### Selected text

** Begin **

Implement multiple algorithms to choose from besides Karp Rabin

Question

Implement multiple algorithms to choose from besides Karp Rabin

olleharstedt opened this issue 3 years ago · comments

Is your feature request related to a problem? Please describe.
The Karp Rabin - Greedy String Tiling algorithm might not necessarily be the most optimal or up-to-date algorithm to detect clones with. It's actually from 1987 (Wikipedia source), and a lot of research has happened since.

Describe the solution you'd like
Discussion about implementing other algorithms, and how that could be done. Which would be chosen as a candidate, and why? Risk, benefit, effort.

Describe alternatives you've considered
Seems like basically all available open-source clone detection tools use the Karp Rabin algo. Maybe we can improve this situation?

Andrey Kucherenko · Answer 1 · Fri Jun 04 2021 22:34:07 GMT+0800 (China Standard Time)

Hi Olle

Thank you for the request. I have some information to share about the algorithms: I've made few PoC with other algorithms and combination of algorithms (for example I tried Blums filters), as result I can say that we have most optimal algorithm in released version of jscpd. If you have the algorithm what you are interested in I can try to create PoC based on it, just let me know.

Also I have one question, what you are going to achieve with new one algorithm?

Olle Härstedt · Answer 2 · Fri Jun 04 2021 23:23:27 GMT+0800 (China Standard Time)

Hi!

Yeah? Did you upload any of those, @kucherenko ?

What I want to achieve:

~~No false positives on comments~~ Sorry, already possible.
No false positives on function calls spread out on multiple lines
No false positives on classes with similar properties

Olle Härstedt · Answer 3 · Fri Jun 04 2021 23:28:37 GMT+0800 (China Standard Time)

Different scenarios and how they are handled by different algorithms:

https://reader.elsevier.com/reader/sd/pii/S0167642309000367?token=4CEC8ED633248046C8ECF054461C1077C4931D0142A7EA14087C2C27E8764BA65CB89CE01575246C4DDE06E64302B9D1&originRegion=eu-west-1&originCreation=20210604152708

Andrey Kucherenko · Answer 4 · Sun Jun 06 2021 22:54:06 GMT+0800 (China Standard Time)

** End **

### Your instructions
Reproduce word for word the stretch of the thread on clone detection algorithms from "Is your feature" through "22:34:07 GMT+0800 (China Standard Time)".

### Extracted entries
** Begin **

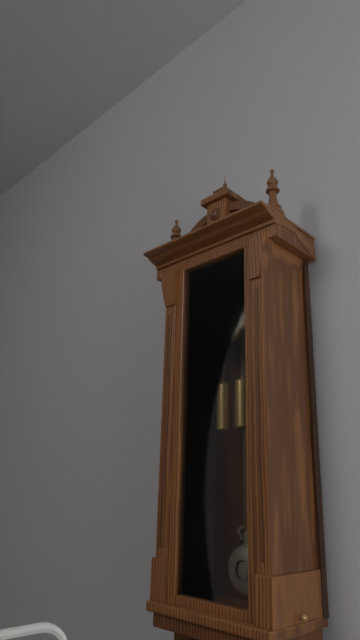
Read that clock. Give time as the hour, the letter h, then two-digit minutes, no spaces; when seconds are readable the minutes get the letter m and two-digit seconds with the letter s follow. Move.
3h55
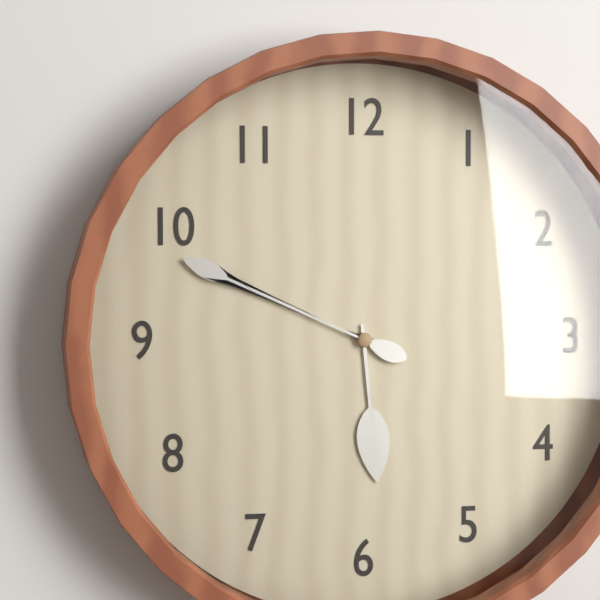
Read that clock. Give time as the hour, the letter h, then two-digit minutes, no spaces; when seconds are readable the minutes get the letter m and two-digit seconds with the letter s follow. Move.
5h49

** End **
** Begin **

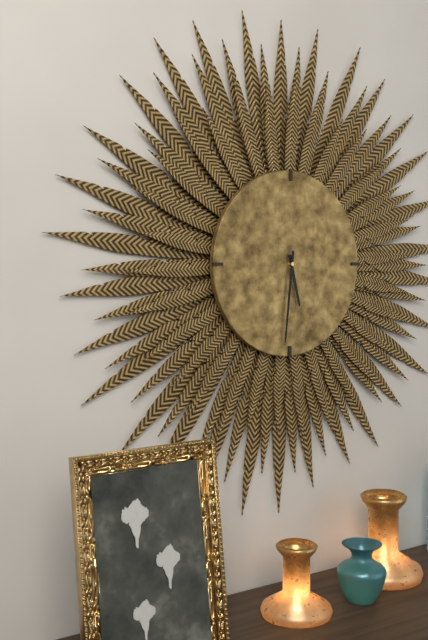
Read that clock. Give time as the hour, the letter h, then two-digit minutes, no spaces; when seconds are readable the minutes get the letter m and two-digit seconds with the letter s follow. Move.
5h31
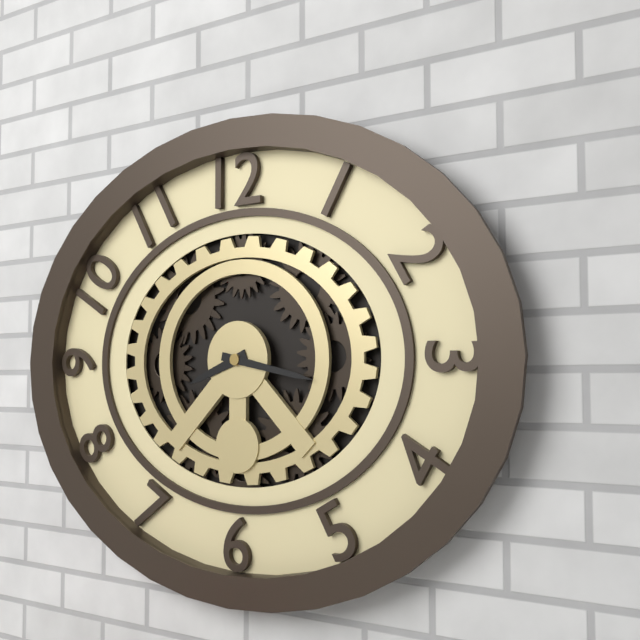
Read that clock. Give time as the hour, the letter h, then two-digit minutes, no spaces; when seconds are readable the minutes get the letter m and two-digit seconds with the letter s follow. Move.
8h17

** End **
** Begin **

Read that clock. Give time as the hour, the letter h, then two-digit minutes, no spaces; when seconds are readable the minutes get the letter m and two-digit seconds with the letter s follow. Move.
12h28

** End **

### Answer to this problem
Is your feature request related to a problem? Please describe.
The Karp Rabin - Greedy String Tiling algorithm might not necessarily be the most optimal or up-to-date algorithm to detect clones with. It's actually from 1987 (Wikipedia source), and a lot of research has happened since.

Describe the solution you'd like
Discussion about implementing other algorithms, and how that could be done. Which would be chosen as a candidate, and why? Risk, benefit, effort.

Describe alternatives you've considered
Seems like basically all available open-source clone detection tools use the Karp Rabin algo. Maybe we can improve this situation?

Andrey Kucherenko · Answer 1 · Fri Jun 04 2021 22:34:07 GMT+0800 (China Standard Time)